Kembali ke masalah semula. Santri ingin agar ilmu yang diperoleh dari kiai barokah. Barokah disini dikandung maksud bertambah-tambah kebaikannya, amal sholehnya, hidupnya bertambah baik dari hari kehari. Biasanya santri memberi hadiah kepada kiai. Hadiah apa saja yang dimiliki. Dan pantas untuk dihaturkan. Bisa materi, tenaga denga ikut mengabdi sebagai pengajar di pesantrennya, bisa fikiran bisa juga hadiah fatihah. Hadiah surah fatihah ditujukan kepada kiai diharapkan sama-sama punya sinyal. Ada ketersambungan ruhani. Dari sini ada keyakinan akan dapat ilmu dari kiai. Bisa ilmu hakekat, asrorul ilmi dan juga barokatul ilmi. Hadiah fatihah bisa diumpamakan sebagai bluetooth. Sehingga santri akan mudah mendownload ilmu dari kiai.

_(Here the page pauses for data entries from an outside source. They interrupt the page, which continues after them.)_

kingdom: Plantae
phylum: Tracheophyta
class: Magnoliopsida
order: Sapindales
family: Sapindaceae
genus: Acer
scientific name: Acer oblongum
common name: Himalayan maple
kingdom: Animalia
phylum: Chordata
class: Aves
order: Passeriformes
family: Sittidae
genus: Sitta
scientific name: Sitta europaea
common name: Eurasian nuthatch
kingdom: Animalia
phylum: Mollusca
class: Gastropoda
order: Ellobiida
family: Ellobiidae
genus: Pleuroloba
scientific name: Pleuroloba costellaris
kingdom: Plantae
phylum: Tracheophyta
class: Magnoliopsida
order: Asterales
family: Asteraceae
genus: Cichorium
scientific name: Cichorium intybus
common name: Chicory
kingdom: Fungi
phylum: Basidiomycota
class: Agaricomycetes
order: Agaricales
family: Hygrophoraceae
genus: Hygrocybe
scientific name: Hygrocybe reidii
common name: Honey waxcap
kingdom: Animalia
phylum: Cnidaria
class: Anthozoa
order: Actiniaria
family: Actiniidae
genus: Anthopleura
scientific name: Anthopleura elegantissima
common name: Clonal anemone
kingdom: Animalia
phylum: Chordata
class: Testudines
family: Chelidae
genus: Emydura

Makanya santri di pondok pesantren biasanya diajari hal tersebut. Washilah hadiah fatihah kepada guru tidak terlupa. Guru termasuk di sini kiai dan gurunya kiai ke atas. Biasanya ada juga ritual baca yasin tahlil ke makam kiai tiap kamis sore. Atau waktu-waktu tertentu. Bila sudah menjadi alumni kebiasaan ini masih tetap terjaga. Sehingga ketersambungan sanad ilmu dari kiai ke santri masih terjaga. Maka tidak heran bila banyak alumni yang kehidupannya bisa bermanfaat bagi lingkungan sekitarnya. Bagaimana anda? Wallahu a’lam bi al shawab.